Nem Lula, nem Tarcísio: políticos precisam se acostumar com autonomia do BC
A lei da autonomia do Banco Central foi aprovada em 10 de fevereiro de 2021. É recente para a experiência democrática, mas já tem mais de três anos. Os políticos, no entanto, demonstram extrema dificuldade para se acostumar com ela.
No dia em que se inicia mais uma reunião do Comitê de Política Monetária (Copom), o presidente Luiz Inácio Lula da Silva reclamou que o governador de São Paulo, Tarcísio de Freitas, tem mais influência do que ele sobre o presidente do Banco Central, Roberto Campos Neto, e, na sua visão, na política de juros do país.
"É preciso saber a quem o Campos Neto está submetido", disse Lula.
O presidente está se antecipando à decisão do Copom, que vai ser tomada amanhã, e que, provavelmente, não será do seu agrado. A maioria dos consultores e dos economistas acredita que o comitê vai interromper o ciclo de queda de juros e Lula já achou o seu culpado, como discutimos aqui na coluna ontem.
O presidente está aproveitando um erro de Campos Neto, que participou de um jantar oferecido em homenagem a ele pelo governador Tarcísio de Freitas no Palácio dos Bandeirantes.
O evento se tornou político, já que Tarcísio é cotado para ser candidato à Presidência em 2026, e Campos Neto poderia ser seu ministro da Fazenda.
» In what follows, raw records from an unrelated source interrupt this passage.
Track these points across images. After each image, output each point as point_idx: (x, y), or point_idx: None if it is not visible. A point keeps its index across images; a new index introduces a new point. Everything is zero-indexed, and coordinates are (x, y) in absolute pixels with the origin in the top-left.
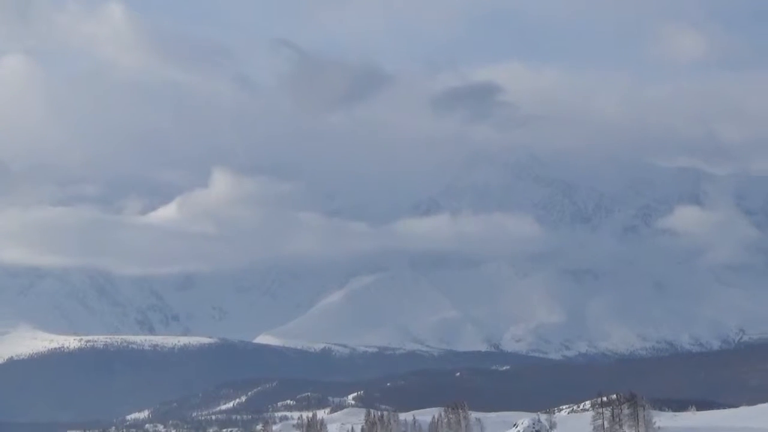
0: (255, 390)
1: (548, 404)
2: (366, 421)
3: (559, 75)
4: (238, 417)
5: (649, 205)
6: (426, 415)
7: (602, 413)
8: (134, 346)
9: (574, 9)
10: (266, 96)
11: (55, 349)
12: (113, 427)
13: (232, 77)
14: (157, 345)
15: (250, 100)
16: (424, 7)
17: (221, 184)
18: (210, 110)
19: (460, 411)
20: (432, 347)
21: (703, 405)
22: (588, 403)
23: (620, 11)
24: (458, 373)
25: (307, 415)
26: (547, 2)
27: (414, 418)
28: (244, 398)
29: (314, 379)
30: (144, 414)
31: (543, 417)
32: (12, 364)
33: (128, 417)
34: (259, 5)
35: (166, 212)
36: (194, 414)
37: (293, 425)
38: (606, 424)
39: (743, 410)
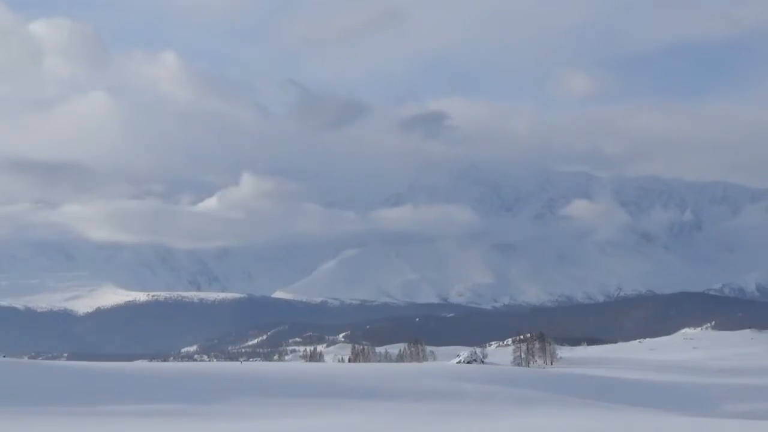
0: (272, 331)
1: (482, 341)
2: (352, 352)
3: (488, 106)
4: (261, 350)
5: (553, 199)
6: (395, 348)
7: (520, 347)
8: (186, 299)
9: (497, 58)
10: (279, 120)
11: (130, 301)
12: (171, 357)
13: (254, 106)
14: (203, 299)
15: (268, 123)
16: (393, 56)
17: (248, 183)
18: (239, 131)
19: (419, 345)
20: (399, 300)
21: (592, 341)
22: (510, 340)
23: (529, 59)
24: (417, 319)
25: (309, 348)
26: (479, 53)
27: (386, 350)
28: (265, 337)
29: (315, 322)
30: (193, 348)
31: (478, 350)
32: (99, 312)
33: (182, 350)
34: (272, 54)
35: (210, 203)
36: (229, 348)
37: (300, 356)
38: (523, 355)
39: (620, 345)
Ou então ir para o governo de São Paulo quando sair do Banco Central em dezembro.
Já diz o ditado que "à mulher de César não basta ser honesta, tem que parecer honesta". Vale lembrar, no entanto, que Campos Neto subiu os juros durante o ano em que Jair Bolsonaro tentava se reeleger.
Lula também comparou Campos Neto a Sergio Moro. Afinal, o ex-juiz deixou a toga para se tornar ministro da Justiça de Bolsonaro - um erro político que arranhou ainda mais a credibilidade da Operação Lava Jato.
O que Lula não diz, no entanto, são os motivos pelos quais o mercado acredita que os juros vão parar de cair. Da mesma forma que não falava da corrupção na Petrobras quando criticava Moro.
Os juros vão interromper o ciclo de queda por conta do cenário externo desfavorável, com taxas mais altas nos Estados Unidos, que atraem capital para lá. Mas, principalmente, por causa da falta de credibilidade das políticas fiscal e monetária do país.
O arcabouço fiscal do ministro da Fazenda, Fernando Haddad, está em xeque porque o governo Lula nunca quis cortar gastos. O mercado se deu conta que não dá mais só para aumentar receitas. O dólar está nas alturas. Na segunda-feira, o presidente finalmente deu aval para a ministra do Planejamento, Simone Tebet, apresentar um cardápio de corte de gastos.
Mas é mais fácil achar culpados do que assumir a responsabilidade. O BC hoje tem autonomia e toma decisões de maneira autônoma. Os políticos - e até os presidentes da República - vão ter que se acostumar com isso.